Pour le CIRC, cette PPL n’est rien d’autre qu’un écran de fumée. Nous réclamons une réforme réelle et responsable, basée sur la réduction des risques, la prévention, et le respect des libertés individuelles. C’est en sortant du fantasme prohibitionniste que nous pourrons enfin protéger véritablement la société des ravages des politiques répressives.
*: Le CIRC juge qu’il est crucial de souligner l’intrusion délibérée du terme « narcotrafic » dans le discours public. Ce mot, dont l’usage était historiquement marginal en France, a été imposé récemment comme un outil de propagande, notamment par des figures politiques comme le sénateur Retailleau, avant qu’il devienne Ministre de l’intérieur, qui en a fait un élément central de sa rhétorique sécuritaire depuis octobre 2023. Ce terme, évoquant les cartels sud-américains et alimenté par l’imaginaire fictionnel, sert à dramatiser et simplifier à outrance la réalité du trafic de stupéfiants, tout en renforçant les préjugés contre les consommateurs.
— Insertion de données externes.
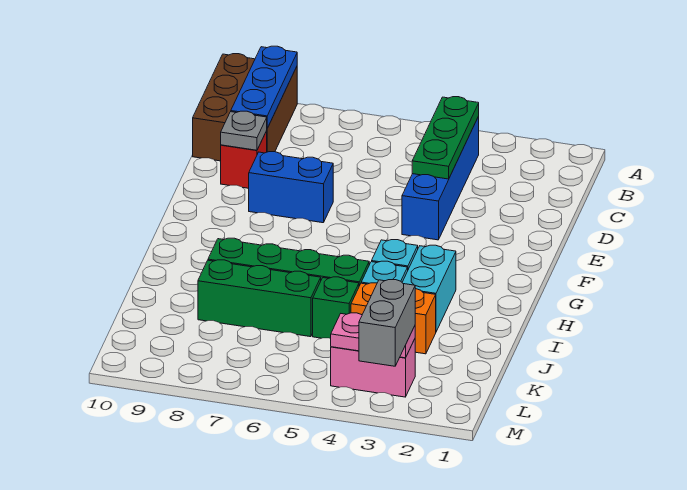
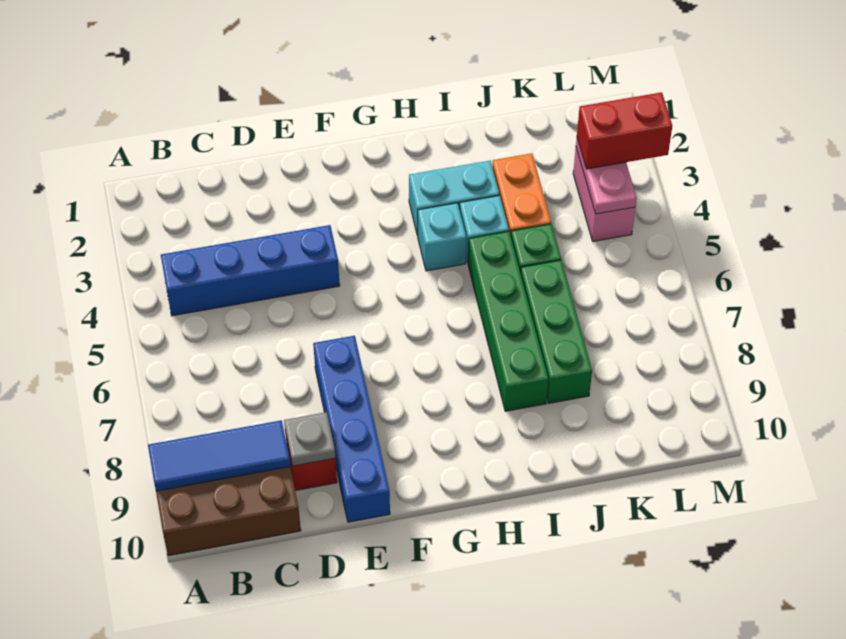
blue plate A9:C9 level 2 -> blue tile A9:C9 level 2
green plate B4:D4 level 2 -> none
blue brick E7:E8 level 1 -> blue brick E7:E10 level 1
grey brick L3:M3 level 3 -> red brick L3:M3 level 3

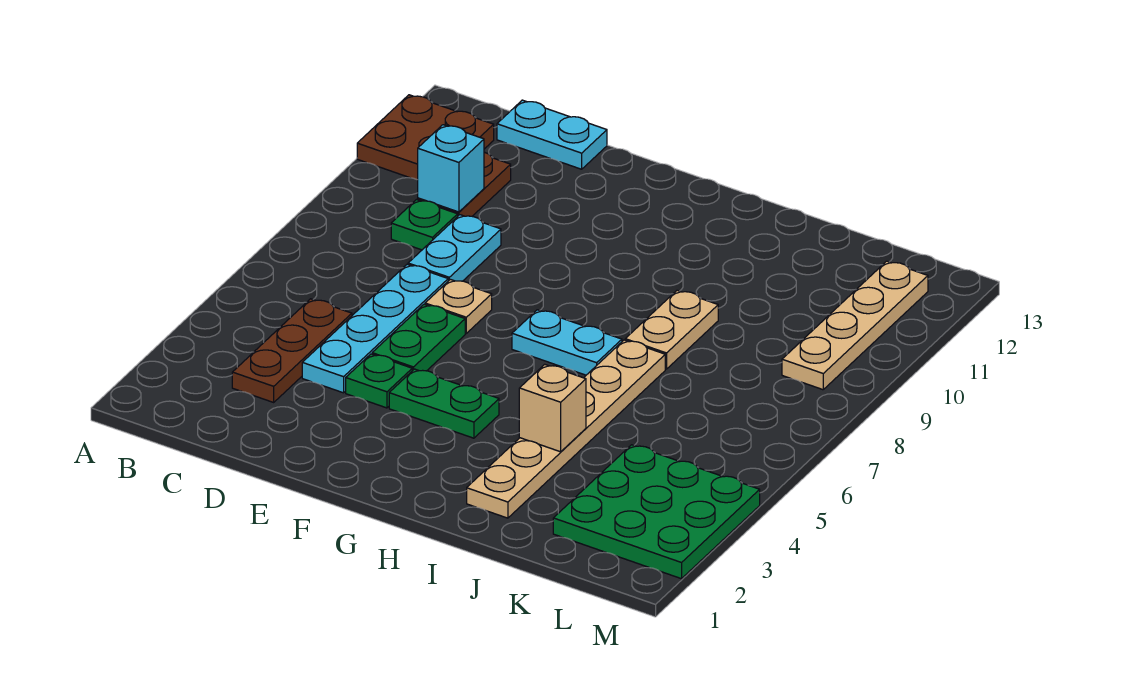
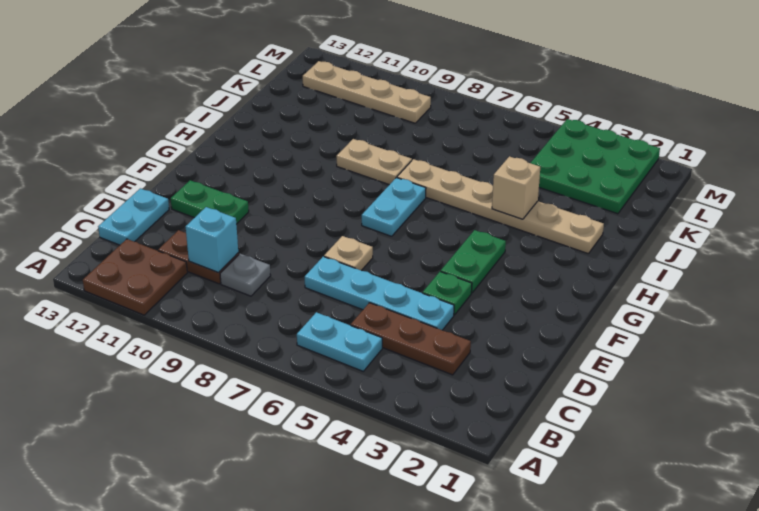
green plate C9 level 1 -> grey plate C9 level 1
cyan plate D8:D9 level 1 -> cyan plate B5:B6 level 1
green plate E5:E6 level 1 -> green plate E11:E12 level 1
En remplaçant les termes plus précis et juridiquement corrects comme « trafic de stupéfiants » par ce néologisme anxiogène, il permet de justifier des politiques répressives et stigmatisantes, créant un écran de fumée qui masque les véritables responsabilités dans l’échec des stratégies de lutte contre les drogues. Et comme pour tout terme chargé politiquement, il a généré son cortège d’expressions dérivées tout aussi anxiogènes : « narcoracailles » pour désigner les petits délinquants, « narcoterrorisme » pour amalgamer trafiquants et organisations violentes, « narcobanditisme » pour criminaliser de manière floue tout réseau informel, et même « narco-enclaves » pour désigner des quartiers stigmatisés. Autant de termes qui saturent le débat public et renforcent l’image d’une société menacée, créant une panique morale parfaitement adaptée aux récits sécuritaires. Les parlementaires se plaisent à jongler avec les mots, et ces titres alambiqués qu’ils produisent sont docilement repris par des médias plus soucieux de répercuter que de vérifier. Ensemble, ils ne transmettent pas des faits, mais façonnent l’opinion, délaissant la réalité au profit d’un narratif simplifié et sensationnaliste.